A sympathetic occupational nurse by the name of Margaret Smith befriended him and introduced him to the Catholic faith. In February 1977, and after extensive preparation, the once staunch atheist entered the Catholic Church. Nurse Smith served as his godmother.

At last he had a home that would not abandon him nor would he ever abandon. He produced his Passion series out of gratitude to God for his healing. He attended Mass daily and became committed to two pressing issues: social justice and justice for the unborn child.

In his painting, It’s Hard for Us to Realize, he juxtaposes the manicured plushness of the Rosedale Country Club with the poverty of India. He portrays overweight picnickers who are stuffing themselves with food while remaining oblivious to emaciated supplicant coolies.

His film, Pacem in Terris, inspired by Pope St. John XXIII’s encyclical, is specifically directed to the critical need for social justice and the cooperation of nations in the world.

Concerning his most graphic anti-abortion work, Our My Lai, the Massacre of Highland Creek, he compares aborted babies with the slaughter of innocent and helpless citizens in Vietnam. He depicts buckets filled with the aborted unborn and their blood flowing across a snowy landscape and over the painting’s frame.
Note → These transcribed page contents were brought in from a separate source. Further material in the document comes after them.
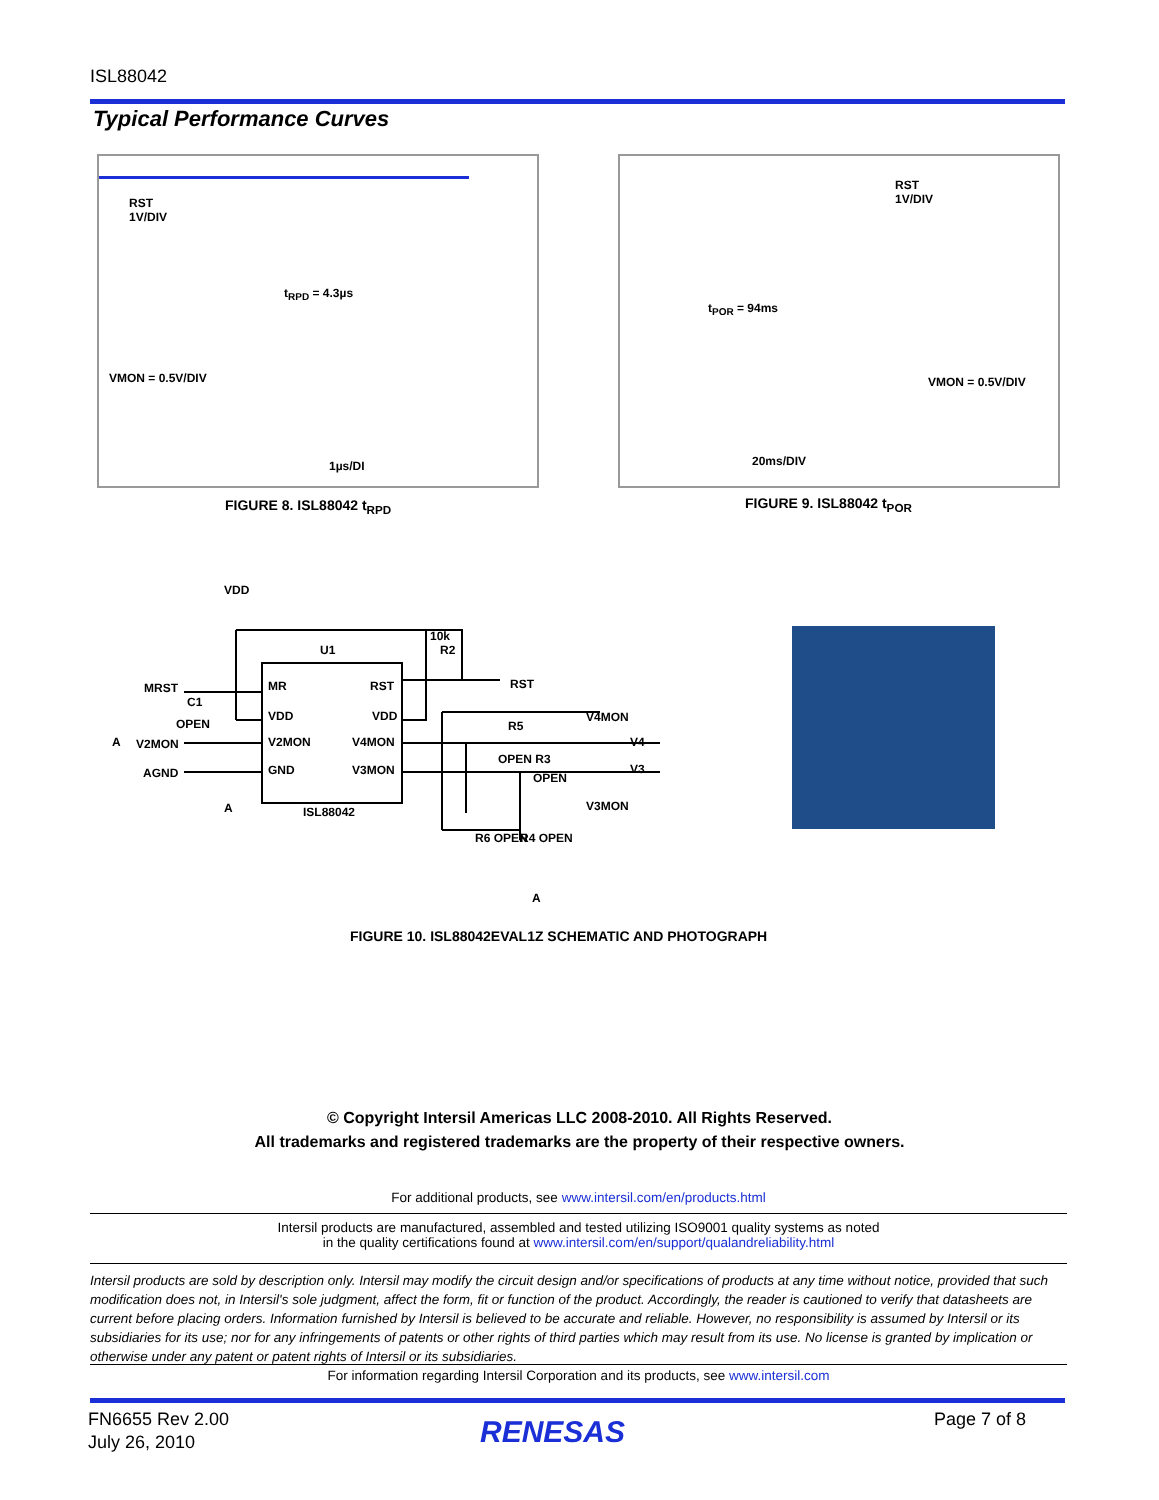ISL88042
Typical Performance Curves
RST
1V/DIV
t<sub>RPD</sub> = 4.3µs
VMON = 0.5V/DIV
1µs/DI
FIGURE 8. ISL88042 t<sub>RPD</sub>
RST
1V/DIV
t<sub>POR</sub> = 94ms
VMON = 0.5V/DIV
20ms/DIV
FIGURE 9. ISL88042 t<sub>POR</sub>
VDD
U1
MR
RST
VDD
VDD
V2MON
V4MON
GND
V3MON
ISL88042
MRST
C1
OPEN
A
V2MON
AGND
A
RST
R2
10k
V4MON
R5
V4
OPEN R3
V3
OPEN
V3MON
R6 OPEN
R4 OPEN
A
FIGURE 10. ISL88042EVAL1Z SCHEMATIC AND PHOTOGRAPH
© Copyright Intersil Americas LLC 2008-2010. All Rights Reserved.
All trademarks and registered trademarks are the property of their respective owners.
For additional products, see www.intersil.com/en/products.html
Intersil products are manufactured, assembled and tested utilizing ISO9001 quality systems as noted
in the quality certifications found at www.intersil.com/en/support/qualandreliability.html
Intersil products are sold by description only. Intersil may modify the circuit design and/or specifications of products at any time without notice, provided that such modification does not, in Intersil's sole judgment, affect the form, fit or function of the product. Accordingly, the reader is cautioned to verify that datasheets are current before placing orders. Information furnished by Intersil is believed to be accurate and reliable. However, no responsibility is assumed by Intersil or its subsidiaries for its use; nor for any infringements of patents or other rights of third parties which may result from its use. No license is granted by implication or otherwise under any patent or patent rights of Intersil or its subsidiaries.
For information regarding Intersil Corporation and its products, see www.intersil.com
FN6655 Rev 2.00
July 26, 2010
RENESAS
Page 7 of 8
On the positive side of things, he donated money he earned from his paintings to pro-life organizations such as Birthright and Right to Life. A Mississauga couple paid $5,000 for one of his works which went directly to Toronto Right to Life.

He and his wife had four children, two of whom were adopted. They also had foster children in different parts of the globe.

The money he earned for each “cow” he painted paid for an actual cow for the poor in Brazil. At first he kept track of how many cows he provided by naming them after family members. But he soon ran out of names.

Kurelek produced 16 books illustrating his paintings from O Toronto to Prairie Boy’s Summer. For his various achievements he was made a member of the Order of Canada and the Royal Canadian Academy of Arts. He was honored by a number of national and international awards.

He painted for life and perhaps exhausted himself in the process. Sadly, he died of cancer in 1977 at 50 years of age.